Start of Block
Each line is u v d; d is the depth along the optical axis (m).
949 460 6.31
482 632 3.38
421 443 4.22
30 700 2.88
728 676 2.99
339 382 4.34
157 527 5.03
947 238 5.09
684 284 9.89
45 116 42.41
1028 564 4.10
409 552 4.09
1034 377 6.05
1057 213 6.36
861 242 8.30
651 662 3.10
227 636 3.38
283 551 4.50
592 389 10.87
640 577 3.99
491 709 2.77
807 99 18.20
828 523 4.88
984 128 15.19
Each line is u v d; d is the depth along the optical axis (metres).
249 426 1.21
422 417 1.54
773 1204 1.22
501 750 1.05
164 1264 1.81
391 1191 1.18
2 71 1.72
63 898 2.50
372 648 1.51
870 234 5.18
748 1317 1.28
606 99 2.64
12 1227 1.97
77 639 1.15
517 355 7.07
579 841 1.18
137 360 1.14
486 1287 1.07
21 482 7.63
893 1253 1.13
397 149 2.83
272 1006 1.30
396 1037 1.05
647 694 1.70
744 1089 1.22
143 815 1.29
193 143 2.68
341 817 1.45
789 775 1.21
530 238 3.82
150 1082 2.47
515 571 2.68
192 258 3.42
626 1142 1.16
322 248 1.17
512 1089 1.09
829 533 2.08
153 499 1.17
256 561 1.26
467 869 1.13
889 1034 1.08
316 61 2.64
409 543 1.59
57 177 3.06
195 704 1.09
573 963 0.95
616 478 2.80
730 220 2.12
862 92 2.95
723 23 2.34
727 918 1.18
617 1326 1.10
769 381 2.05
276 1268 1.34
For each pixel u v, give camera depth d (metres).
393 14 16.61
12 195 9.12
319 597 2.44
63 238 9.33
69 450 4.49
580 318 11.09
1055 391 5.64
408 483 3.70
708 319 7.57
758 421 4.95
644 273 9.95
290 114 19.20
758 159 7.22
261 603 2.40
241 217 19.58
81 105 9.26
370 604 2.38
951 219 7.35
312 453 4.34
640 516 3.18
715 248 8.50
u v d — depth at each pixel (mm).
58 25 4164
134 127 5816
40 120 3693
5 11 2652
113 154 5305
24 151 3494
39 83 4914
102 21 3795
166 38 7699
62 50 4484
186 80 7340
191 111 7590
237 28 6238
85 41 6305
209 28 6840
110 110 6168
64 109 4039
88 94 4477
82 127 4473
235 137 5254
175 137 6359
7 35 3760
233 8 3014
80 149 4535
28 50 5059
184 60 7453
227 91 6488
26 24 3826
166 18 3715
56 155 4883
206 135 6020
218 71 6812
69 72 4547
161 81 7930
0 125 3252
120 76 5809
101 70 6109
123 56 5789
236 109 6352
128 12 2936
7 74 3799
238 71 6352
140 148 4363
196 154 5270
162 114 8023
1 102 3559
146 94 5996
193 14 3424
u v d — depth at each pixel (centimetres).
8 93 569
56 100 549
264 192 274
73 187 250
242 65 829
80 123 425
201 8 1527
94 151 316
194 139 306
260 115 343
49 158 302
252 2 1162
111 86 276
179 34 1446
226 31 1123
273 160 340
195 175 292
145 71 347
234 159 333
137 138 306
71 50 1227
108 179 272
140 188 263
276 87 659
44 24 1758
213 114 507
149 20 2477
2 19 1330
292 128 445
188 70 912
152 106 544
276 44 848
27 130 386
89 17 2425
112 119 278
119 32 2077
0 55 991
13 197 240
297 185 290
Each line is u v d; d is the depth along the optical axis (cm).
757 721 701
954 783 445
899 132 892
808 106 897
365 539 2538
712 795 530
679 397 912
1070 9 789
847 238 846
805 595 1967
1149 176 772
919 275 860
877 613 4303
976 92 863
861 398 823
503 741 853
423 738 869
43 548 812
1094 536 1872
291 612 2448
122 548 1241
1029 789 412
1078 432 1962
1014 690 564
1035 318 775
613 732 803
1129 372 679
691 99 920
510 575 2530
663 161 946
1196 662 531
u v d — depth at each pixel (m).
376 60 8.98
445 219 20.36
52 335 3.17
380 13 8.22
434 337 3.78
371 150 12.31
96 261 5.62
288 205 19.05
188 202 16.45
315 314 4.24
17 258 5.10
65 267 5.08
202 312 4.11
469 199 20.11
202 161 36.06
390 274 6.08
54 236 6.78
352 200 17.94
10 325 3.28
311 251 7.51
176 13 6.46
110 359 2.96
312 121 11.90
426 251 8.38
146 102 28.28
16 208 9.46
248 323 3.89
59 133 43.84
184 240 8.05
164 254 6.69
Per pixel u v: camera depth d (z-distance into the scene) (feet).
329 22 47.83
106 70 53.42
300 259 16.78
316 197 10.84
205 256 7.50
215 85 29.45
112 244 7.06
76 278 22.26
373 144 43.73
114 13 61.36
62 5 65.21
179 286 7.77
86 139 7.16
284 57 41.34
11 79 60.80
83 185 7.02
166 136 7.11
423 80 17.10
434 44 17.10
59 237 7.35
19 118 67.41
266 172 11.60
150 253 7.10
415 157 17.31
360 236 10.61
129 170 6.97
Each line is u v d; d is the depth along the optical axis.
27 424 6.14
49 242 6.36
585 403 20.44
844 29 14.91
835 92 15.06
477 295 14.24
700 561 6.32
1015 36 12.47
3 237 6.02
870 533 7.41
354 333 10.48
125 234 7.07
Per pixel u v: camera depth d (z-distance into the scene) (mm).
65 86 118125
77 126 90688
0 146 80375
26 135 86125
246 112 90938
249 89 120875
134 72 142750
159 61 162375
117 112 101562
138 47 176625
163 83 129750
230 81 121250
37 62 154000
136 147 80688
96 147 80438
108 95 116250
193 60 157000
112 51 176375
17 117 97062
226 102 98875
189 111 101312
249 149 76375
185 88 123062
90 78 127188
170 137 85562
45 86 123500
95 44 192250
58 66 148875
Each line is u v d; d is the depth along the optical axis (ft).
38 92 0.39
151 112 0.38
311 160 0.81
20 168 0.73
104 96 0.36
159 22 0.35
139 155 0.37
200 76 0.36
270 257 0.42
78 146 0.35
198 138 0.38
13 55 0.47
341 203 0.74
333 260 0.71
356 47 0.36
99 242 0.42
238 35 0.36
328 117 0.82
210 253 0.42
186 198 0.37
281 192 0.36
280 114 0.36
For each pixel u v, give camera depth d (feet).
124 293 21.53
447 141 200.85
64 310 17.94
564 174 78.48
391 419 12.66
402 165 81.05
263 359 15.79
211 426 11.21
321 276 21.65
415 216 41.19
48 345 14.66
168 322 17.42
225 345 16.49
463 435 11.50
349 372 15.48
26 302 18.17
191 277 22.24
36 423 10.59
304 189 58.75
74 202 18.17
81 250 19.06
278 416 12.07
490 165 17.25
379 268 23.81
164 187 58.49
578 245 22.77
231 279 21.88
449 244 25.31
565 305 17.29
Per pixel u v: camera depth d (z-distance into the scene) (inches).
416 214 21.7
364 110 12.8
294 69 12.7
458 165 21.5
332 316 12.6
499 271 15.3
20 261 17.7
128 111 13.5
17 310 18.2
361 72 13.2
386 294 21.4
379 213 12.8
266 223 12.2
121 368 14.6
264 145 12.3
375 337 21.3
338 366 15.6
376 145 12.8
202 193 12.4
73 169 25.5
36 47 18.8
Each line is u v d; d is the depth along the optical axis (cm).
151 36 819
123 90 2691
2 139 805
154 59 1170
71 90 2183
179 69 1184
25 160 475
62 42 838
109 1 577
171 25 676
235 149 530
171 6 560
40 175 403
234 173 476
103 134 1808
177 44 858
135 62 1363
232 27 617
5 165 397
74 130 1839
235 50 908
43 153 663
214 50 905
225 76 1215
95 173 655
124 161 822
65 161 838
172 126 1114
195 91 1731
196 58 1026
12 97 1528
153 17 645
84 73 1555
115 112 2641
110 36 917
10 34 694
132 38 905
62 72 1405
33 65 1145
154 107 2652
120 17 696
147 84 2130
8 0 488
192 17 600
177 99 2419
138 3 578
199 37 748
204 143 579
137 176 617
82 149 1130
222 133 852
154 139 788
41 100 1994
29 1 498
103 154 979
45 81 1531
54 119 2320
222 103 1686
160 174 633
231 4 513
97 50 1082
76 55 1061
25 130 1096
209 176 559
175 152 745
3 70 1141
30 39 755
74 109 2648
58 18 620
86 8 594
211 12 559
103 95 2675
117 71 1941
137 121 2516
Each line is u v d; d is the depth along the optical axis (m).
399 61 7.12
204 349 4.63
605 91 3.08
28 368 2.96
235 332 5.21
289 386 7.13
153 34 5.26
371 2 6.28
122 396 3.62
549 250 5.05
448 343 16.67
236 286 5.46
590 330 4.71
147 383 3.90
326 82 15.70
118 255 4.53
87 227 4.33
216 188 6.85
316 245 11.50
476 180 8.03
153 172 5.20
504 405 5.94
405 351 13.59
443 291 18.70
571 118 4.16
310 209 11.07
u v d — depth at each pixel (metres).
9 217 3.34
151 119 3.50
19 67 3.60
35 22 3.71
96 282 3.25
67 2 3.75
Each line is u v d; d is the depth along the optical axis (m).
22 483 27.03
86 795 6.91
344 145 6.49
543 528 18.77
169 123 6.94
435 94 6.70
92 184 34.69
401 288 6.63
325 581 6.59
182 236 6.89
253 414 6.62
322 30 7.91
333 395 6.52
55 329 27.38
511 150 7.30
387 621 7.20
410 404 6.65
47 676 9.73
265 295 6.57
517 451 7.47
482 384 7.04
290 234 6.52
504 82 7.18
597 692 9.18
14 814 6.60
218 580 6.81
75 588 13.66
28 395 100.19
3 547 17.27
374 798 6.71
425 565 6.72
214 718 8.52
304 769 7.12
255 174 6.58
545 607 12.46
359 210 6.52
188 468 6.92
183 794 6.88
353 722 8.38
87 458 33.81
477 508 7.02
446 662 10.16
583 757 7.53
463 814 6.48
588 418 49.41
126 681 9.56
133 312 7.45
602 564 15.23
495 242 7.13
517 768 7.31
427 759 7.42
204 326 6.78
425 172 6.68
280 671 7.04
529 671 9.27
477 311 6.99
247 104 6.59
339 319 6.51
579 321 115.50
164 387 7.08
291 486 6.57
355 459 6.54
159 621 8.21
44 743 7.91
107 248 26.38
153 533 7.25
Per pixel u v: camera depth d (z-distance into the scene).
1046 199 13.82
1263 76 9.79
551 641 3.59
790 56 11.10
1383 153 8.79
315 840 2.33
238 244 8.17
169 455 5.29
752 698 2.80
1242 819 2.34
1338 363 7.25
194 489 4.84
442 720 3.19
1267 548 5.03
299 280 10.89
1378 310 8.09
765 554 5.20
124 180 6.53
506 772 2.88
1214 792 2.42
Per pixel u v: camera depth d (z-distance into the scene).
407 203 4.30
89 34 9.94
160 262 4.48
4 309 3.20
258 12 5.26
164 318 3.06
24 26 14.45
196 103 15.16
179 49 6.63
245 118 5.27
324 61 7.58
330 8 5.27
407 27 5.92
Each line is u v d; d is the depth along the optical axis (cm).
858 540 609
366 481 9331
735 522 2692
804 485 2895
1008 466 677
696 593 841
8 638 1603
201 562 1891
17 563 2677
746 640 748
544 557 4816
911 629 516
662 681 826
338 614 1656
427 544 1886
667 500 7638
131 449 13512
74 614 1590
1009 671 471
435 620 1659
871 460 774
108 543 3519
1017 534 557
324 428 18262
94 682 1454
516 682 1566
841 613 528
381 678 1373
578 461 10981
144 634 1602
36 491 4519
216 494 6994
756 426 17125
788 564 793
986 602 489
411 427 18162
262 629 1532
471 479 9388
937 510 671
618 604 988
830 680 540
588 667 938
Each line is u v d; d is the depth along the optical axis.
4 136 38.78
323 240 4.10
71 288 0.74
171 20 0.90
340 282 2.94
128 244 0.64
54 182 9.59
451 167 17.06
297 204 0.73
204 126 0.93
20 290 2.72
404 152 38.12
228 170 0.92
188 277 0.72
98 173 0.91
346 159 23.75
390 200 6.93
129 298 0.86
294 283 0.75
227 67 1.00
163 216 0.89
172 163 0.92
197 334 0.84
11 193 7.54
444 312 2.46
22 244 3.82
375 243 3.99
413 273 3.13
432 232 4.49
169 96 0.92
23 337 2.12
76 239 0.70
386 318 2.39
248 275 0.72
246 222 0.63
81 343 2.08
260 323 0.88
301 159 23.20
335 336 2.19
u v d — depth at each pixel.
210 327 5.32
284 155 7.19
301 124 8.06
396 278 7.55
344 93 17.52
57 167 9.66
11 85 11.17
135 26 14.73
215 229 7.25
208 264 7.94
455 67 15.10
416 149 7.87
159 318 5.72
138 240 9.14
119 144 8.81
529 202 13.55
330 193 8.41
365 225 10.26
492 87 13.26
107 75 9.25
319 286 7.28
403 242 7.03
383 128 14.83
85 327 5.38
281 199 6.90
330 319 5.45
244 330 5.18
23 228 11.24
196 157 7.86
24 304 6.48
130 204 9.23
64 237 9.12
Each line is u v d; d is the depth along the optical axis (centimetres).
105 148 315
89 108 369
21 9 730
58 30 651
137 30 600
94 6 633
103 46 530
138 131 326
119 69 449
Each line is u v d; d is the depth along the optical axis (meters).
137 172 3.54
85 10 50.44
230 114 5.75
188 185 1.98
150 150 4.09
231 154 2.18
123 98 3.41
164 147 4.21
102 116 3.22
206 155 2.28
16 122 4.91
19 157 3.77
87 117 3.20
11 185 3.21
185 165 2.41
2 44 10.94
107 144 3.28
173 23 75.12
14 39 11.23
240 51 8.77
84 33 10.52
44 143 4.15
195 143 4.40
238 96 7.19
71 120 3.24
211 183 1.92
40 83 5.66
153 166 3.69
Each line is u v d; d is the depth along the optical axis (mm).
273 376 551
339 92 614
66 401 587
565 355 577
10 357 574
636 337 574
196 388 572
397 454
End of Block
# TO DO
Given the data above, which lines hold the string "pixel"? Return them.

# PROBLEM SOLUTION
For each pixel u v, give camera depth d (metres).
u v d — depth at each pixel (mm).
u v d — depth at each pixel (centimetres).
u v d — depth at each pixel (m).
Per pixel u v: camera depth d (z-distance into the scene) (feet).
Per pixel u v: camera depth d (z-distance into the scene) (mm).
For each pixel u v, give camera depth d (feet).
Per pixel u v: camera depth d (z-distance into the scene) (inches).
u v d — depth at each pixel (metres).
Per pixel u v: camera depth d (z-distance into the scene).
Per pixel u v: camera depth d (z-distance into the scene).
u v d — depth at each pixel.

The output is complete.